I'm trying to use the multiprocess Pool object. I'd like each process to open a database connection when it starts, then use that connection to process the data that is passed in. (Rather than opening and closing the connection for each bit of data.) This seems like what the initializer is for, but I can't wrap my head around how the worker and the initializer communicate. So I have something like this:

def get_cursor():
return psycopg2.connect(...).cursor()

def process_data(data):
# here I'd like to have the cursor so that I can do things with the data

if __name__ == "__main__":
pool = Pool(initializer=get_cursor, initargs=())
pool.map(process_data, get_some_data_iterator())


how do I (or do I) get the cursor back from get_cursor() into the process_data()?

Answer

Quoting docs:

If initializer is not None then each worker process will call initializer(*initargs) when it starts.
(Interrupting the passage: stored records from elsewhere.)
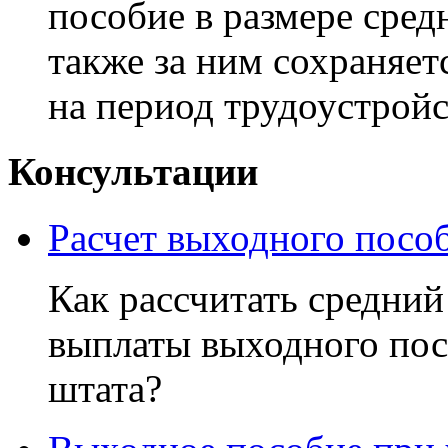
пособие в размере средн
также за ним сохраняет
на период трудоустройст
Консультации
Расчет выходного посо
Как рассчитать средний
выплаты выходного пос
штата?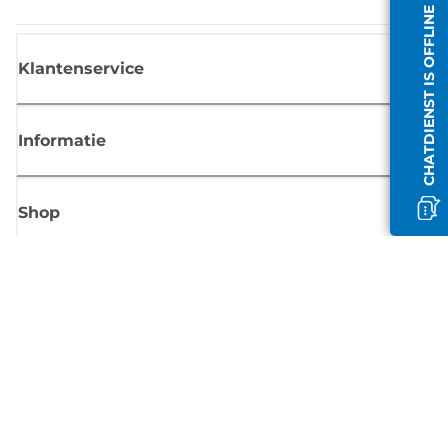
CHATDIENST IS OFFLINE
Klantenservice
Informatie
Shop
Meld je aan voor Canon-nieuws
Ontvang regelmatig updates per e-mail over nieuwe producten, handig
tips en aanbiedingen
MELD JE NU AAN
Therefore it seems to me that this won't give you the possibility of retrieving anything from the initializer. Why don't you transform your code into:

def get_cursor():
  return psycopg2.connect(...).cursor()

def process_data(connection,data):
   # here I'd like to have the cursor so that I can do things with the data

if __name__ == "__main__":
  pool = Pool()
  cursor = get_cursor()
  pool.map(process_data, [(cursor,data) for data in get_some_data_iterator()])